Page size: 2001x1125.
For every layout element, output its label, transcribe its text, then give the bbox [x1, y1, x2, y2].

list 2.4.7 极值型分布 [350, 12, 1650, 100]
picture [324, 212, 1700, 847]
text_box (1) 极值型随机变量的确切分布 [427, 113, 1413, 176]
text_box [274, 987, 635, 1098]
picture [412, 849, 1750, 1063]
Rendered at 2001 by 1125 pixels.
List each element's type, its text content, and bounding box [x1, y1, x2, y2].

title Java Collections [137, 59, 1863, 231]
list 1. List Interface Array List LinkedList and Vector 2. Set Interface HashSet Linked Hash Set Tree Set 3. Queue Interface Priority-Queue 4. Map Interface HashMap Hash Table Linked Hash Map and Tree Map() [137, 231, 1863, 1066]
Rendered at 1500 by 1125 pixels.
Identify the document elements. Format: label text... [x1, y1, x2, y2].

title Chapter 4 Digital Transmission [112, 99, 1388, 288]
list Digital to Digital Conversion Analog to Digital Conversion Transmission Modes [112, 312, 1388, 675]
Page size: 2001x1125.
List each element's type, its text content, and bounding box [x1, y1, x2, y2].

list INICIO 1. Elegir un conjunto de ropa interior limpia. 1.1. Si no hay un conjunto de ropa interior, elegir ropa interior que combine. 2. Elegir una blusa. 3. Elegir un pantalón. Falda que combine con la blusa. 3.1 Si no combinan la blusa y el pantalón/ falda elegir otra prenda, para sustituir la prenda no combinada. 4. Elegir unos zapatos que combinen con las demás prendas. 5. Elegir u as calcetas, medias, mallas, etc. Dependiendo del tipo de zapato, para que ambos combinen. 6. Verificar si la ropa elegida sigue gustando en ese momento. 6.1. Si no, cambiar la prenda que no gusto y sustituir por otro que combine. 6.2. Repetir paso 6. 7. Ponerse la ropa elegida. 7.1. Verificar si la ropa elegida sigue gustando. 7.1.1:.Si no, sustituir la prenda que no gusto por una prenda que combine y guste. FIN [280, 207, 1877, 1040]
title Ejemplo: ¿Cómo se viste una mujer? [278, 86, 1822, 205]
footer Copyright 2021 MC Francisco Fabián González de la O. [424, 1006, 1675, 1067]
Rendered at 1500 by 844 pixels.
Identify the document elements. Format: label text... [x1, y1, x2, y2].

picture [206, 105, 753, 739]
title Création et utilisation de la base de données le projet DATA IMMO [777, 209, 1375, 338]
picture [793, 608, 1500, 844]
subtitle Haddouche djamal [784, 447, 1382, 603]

——————

### Task
Each line of the data above must be restated word for word.

### Result for this exercise
Page size: 2001x1125.
For every layout element, output its label, transcribe its text, then give the bbox [x1, y1, x2, y2].

list 2.4.7 极值型分布 [350, 12, 1650, 100]
picture [324, 212, 1700, 847]
text_box (1) 极值型随机变量的确切分布 [427, 113, 1413, 176]
text_box [274, 987, 635, 1098]
picture [412, 849, 1750, 1063]
Rendered at 2001 by 1125 pixels.
List each element's type, its text content, and bounding box [x1, y1, x2, y2].

title Java Collections [137, 59, 1863, 231]
list 1. List Interface Array List LinkedList and Vector 2. Set Interface HashSet Linked Hash Set Tree Set 3. Queue Interface Priority-Queue 4. Map Interface HashMap Hash Table Linked Hash Map and Tree Map() [137, 231, 1863, 1066]
Rendered at 1500 by 1125 pixels.
Identify the document elements. Format: label text... [x1, y1, x2, y2].

title Chapter 4 Digital Transmission [112, 99, 1388, 288]
list Digital to Digital Conversion Analog to Digital Conversion Transmission Modes [112, 312, 1388, 675]
Page size: 2001x1125.
List each element's type, its text content, and bounding box [x1, y1, x2, y2].

list INICIO 1. Elegir un conjunto de ropa interior limpia. 1.1. Si no hay un conjunto de ropa interior, elegir ropa interior que combine. 2. Elegir una blusa. 3. Elegir un pantalón. Falda que combine con la blusa. 3.1 Si no combinan la blusa y el pantalón/ falda elegir otra prenda, para sustituir la prenda no combinada. 4. Elegir unos zapatos que combinen con las demás prendas. 5. Elegir u as calcetas, medias, mallas, etc. Dependiendo del tipo de zapato, para que ambos combinen. 6. Verificar si la ropa elegida sigue gustando en ese momento. 6.1. Si no, cambiar la prenda que no gusto y sustituir por otro que combine. 6.2. Repetir paso 6. 7. Ponerse la ropa elegida. 7.1. Verificar si la ropa elegida sigue gustando. 7.1.1:.Si no, sustituir la prenda que no gusto por una prenda que combine y guste. FIN [280, 207, 1877, 1040]
title Ejemplo: ¿Cómo se viste una mujer? [278, 86, 1822, 205]
footer Copyright 2021 MC Francisco Fabián González de la O. [424, 1006, 1675, 1067]
Rendered at 1500 by 844 pixels.
Identify the document elements. Format: label text... [x1, y1, x2, y2].

picture [206, 105, 753, 739]
title Création et utilisation de la base de données le projet DATA IMMO [777, 209, 1375, 338]
picture [793, 608, 1500, 844]
subtitle Haddouche djamal [784, 447, 1382, 603]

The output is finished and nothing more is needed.